We do not aspire to be among "nattering nabobs of negativism" -- a term coined by the late William Safire, when he worked as a wordsmith for President Richard Nixon - - and this reality check is important as the end of tax avoidance schemes such as the Double Dutch Irish Sandwich, would mean that an official fairytale promoted by ministers, the Central Bank and even the Economic and Social Research Institute, will need to be revised.
Last February 5 ministers signed an official compendium of aspirations for trade and tourism, titled: 'Review of the Trade, Tourism and Investment Strategy 201-2015' [pdf]
'Strategy' along with 'world class' are part of the official lexicon of bromides and Enda Kenny, taoiseach, has had a tool-kit available over the past year in defence of the corporate tax system, adding in recent weeks, 'ethical' and 'ethically' -- George Orwell understood the use and abuse of words in politics and in his celebrated novel, Nineteen Eighty-Four, the character Syme is working on the definitive eleventh edition of a dictionary of Newspeak, a language of words that would not become obsolete before 2050. "'Don't you see that the whole aim of Newspeak is to narrow the range of thought? In the end we shall make thought crime literally impossible, because there will be no words in which to express it," Syme says to Winston Smith.
The February report says:
Ireland is a strong performer in services exports, which grew by 11% in 2012 and account for 50% of total Irish exports. This reflects the growth in ICT and e-business sectors with a number of Irish services companies and large foreign-owned multinationals operating and exporting from Ireland.
Ireland is also home to the service operations of many manufacturing firms as well as financial services, leasing and computer services firms.
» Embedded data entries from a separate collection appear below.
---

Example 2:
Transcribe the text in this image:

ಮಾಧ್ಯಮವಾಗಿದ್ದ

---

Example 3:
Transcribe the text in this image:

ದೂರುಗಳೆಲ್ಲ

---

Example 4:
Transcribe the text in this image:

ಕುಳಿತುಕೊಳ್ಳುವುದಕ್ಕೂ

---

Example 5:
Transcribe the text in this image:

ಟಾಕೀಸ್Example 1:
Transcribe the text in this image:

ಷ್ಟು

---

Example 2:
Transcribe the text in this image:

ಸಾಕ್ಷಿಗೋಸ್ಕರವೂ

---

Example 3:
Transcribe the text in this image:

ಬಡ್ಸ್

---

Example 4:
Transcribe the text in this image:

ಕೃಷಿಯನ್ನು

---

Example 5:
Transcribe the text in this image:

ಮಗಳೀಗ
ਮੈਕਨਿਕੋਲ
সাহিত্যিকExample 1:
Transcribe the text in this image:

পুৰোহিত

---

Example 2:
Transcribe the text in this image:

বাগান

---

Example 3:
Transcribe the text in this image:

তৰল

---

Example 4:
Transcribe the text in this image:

Some important services sectors within the Irish economy include:
- Computer Services: accounting for 40% of total services exports in 2012, realising a 49% growth over a five year period."
Impressive indeed and Computer Services exports have sextupled since 2000 -- but these figures reflect accounting entries not economic activity in Ireland - - Microsoft had 99,000 employees worldwide in June 2013 and less than 700 at its Irish operations company was responsible for 24% of global revenues!
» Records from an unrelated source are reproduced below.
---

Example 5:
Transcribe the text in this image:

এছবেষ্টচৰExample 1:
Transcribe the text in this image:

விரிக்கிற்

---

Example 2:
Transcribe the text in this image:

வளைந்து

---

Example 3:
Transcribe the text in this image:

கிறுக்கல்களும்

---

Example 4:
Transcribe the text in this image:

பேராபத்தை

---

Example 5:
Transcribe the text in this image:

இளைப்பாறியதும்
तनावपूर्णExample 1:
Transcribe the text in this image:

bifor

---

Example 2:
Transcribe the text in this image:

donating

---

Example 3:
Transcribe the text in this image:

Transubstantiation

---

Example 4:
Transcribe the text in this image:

Irish economists have in the past claimed that the surge in services exports reflected a move "up the value chain."
In 2012 total services exports valued at €90.2bn overtook merchandise exports for the first time and also there was a surplus in services trade for the first time, which enabled Ireland to report marginal GDP growth in that year rather than a contraction.
In 2013, total services exports were valued at €94.6bn and there was a surplus of €6bn, making a positive net exports contribution compared with a negative in goods.
In 2013, we estimate that Google, Microsoft, Oracle and Facebook combined, were responsible for about €41bn of services exports and adding €6bn for other firms in excess company charging would give a total estimate of €94bn or 50% of services exports being tax-related or effectively fake.
Google books over 40% of its global revenues in Ireland; Facebook 50%; Microsoft about a quarter and Oracle 27% in its fiscal 2013.
As most of the revenues are offset with royalty and business services charges, the loss of these exports will not have a significant impact on the economy.
However, it will not be easy to spin away big changes in trade, productivity data and innovation metrics - - some of the foreign analysts who bought into the spin, will have to be convinced that the past was as durable as a Leprechaun's gold!
In Q1 2014, Google's revenues grew 19% year-on-year and Facebook's were up 72%.
So these ephemeral exports will continue to outpace real world ones until tax rules change.